• _Document text_:
§ §

Stupid NVIDIA 3D vgaarb.c patch

Ilia Mirkin imirkin at alum.mit.edu
Fri Sep 26 14:13:14 PDT 2014


On Fri, Sep 26, 2014 at 5:08 PM, Aaron Plattner <aplattner at nvidia.com> wrote:
> On 09/23/2014 01:29 PM, Benjamin Herrenschmidt wrote:
>>
>> On Mon, 2014-09-22 at 13:43 -0700, Linus Torvalds wrote:
>>>
>>> Adding proper people and mailing lists..
>>>
>>> The PCI_CLASS_DISPLAY_VGA test goes back to the very beginning by
>>> BenH, and I have no idea if adding PCI_CLASS_DISPLAY_3D is
>>> appropriate, but hopefully somebody does. The fact that it makes
>>> things work certainly argues fairly convincingly for it, but I want
>>> some backup here.
>>>
>>> Dave, BenH?

§ §

• _Extracted material_:
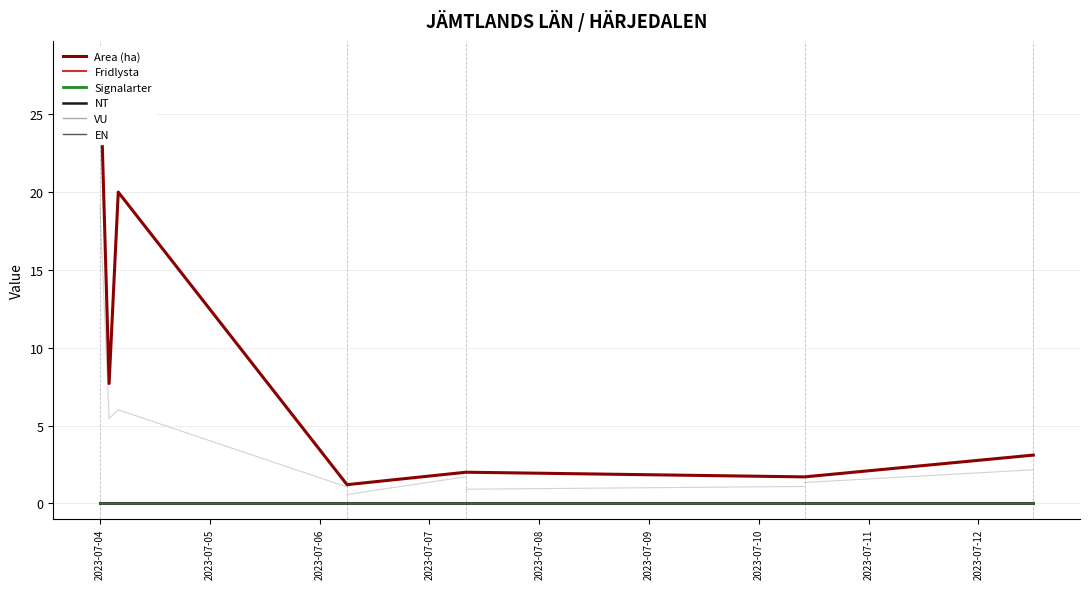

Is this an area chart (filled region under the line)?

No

§ §

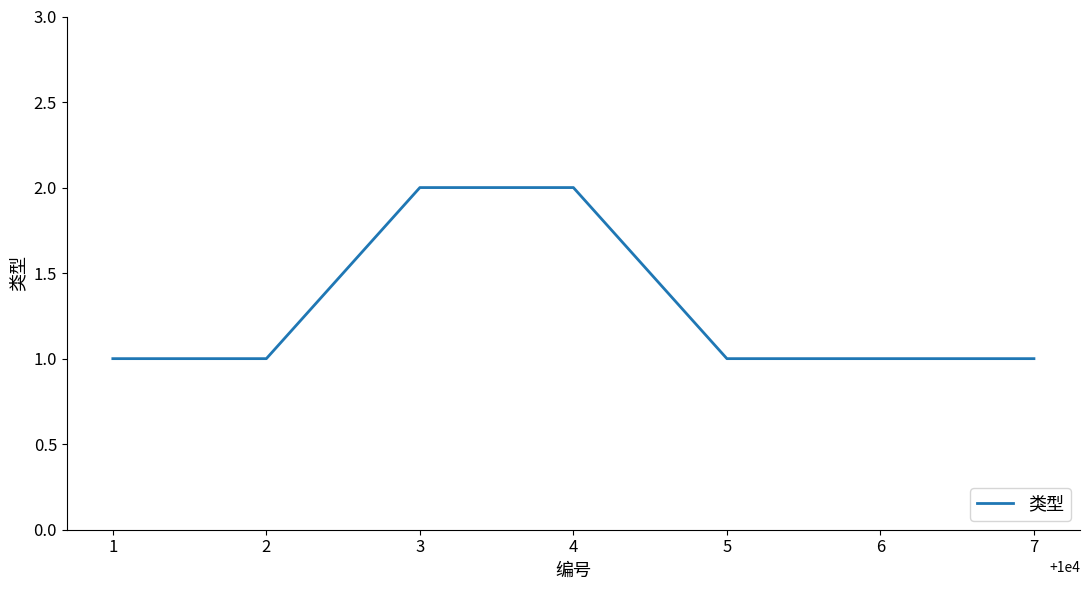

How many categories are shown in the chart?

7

§ §

• _Exercise set_:
#1 Answer these from the vgaarb.c patch thread, one line each, marked (a), (b) and (c):
(a) Whose name and address head the message?
(b) Which test does Linus Torvalds say goes back to the very beginning?
(c) On what date and at what time did Linus Torvalds write his part?
#2 In the vgaarb.c patch thread, why does Linus Torvalds ask Dave and BenH for backup even though the patch makes things work?
#3 Extend the vgaarb.c patch thread, picking up right after its last line.

• _Activity answers_:
#1
(a) Ilia Mirkin, imirkin at alum.mit.edu
(b) The PCI_CLASS_DISPLAY_VGA test
(c) Monday, 2014-09-22, at 13:43 -0700

#2 He has no idea whether adding PCI_CLASS_DISPLAY_3D is appropriate. The fact that it makes things work argues fairly convincingly for it, but he wants confirmation from somebody who knows.

#3
>>>
>>> Christopher(?), can you please also specify which laptop etc. And the
>>> patch itself seems to have come from somebody else, unless you're
>>> Lekensteyn. So we'd want to get the provenance of that too.
>>
>>
>> Hrm, that sucks. "3D" could mean anything really, we might need an
>> explicit vendor ID check as well and maybe even device ID ...
>
>
> If my understanding is correct, the board designers explicitly mark them as
> "3D controller" when they don't have any outputs connected, specifically so
> the SBIOS won't choose them as the boot VGA device. Depending on the design,
> some GPUs on these 3D controller boards don't have a display engine at all,
> while others still have it in the silicon but leave it disabled at runtime.
> In either case, VGA should not be routed to them and I don't think they
> should need to participate in VGA arbitration.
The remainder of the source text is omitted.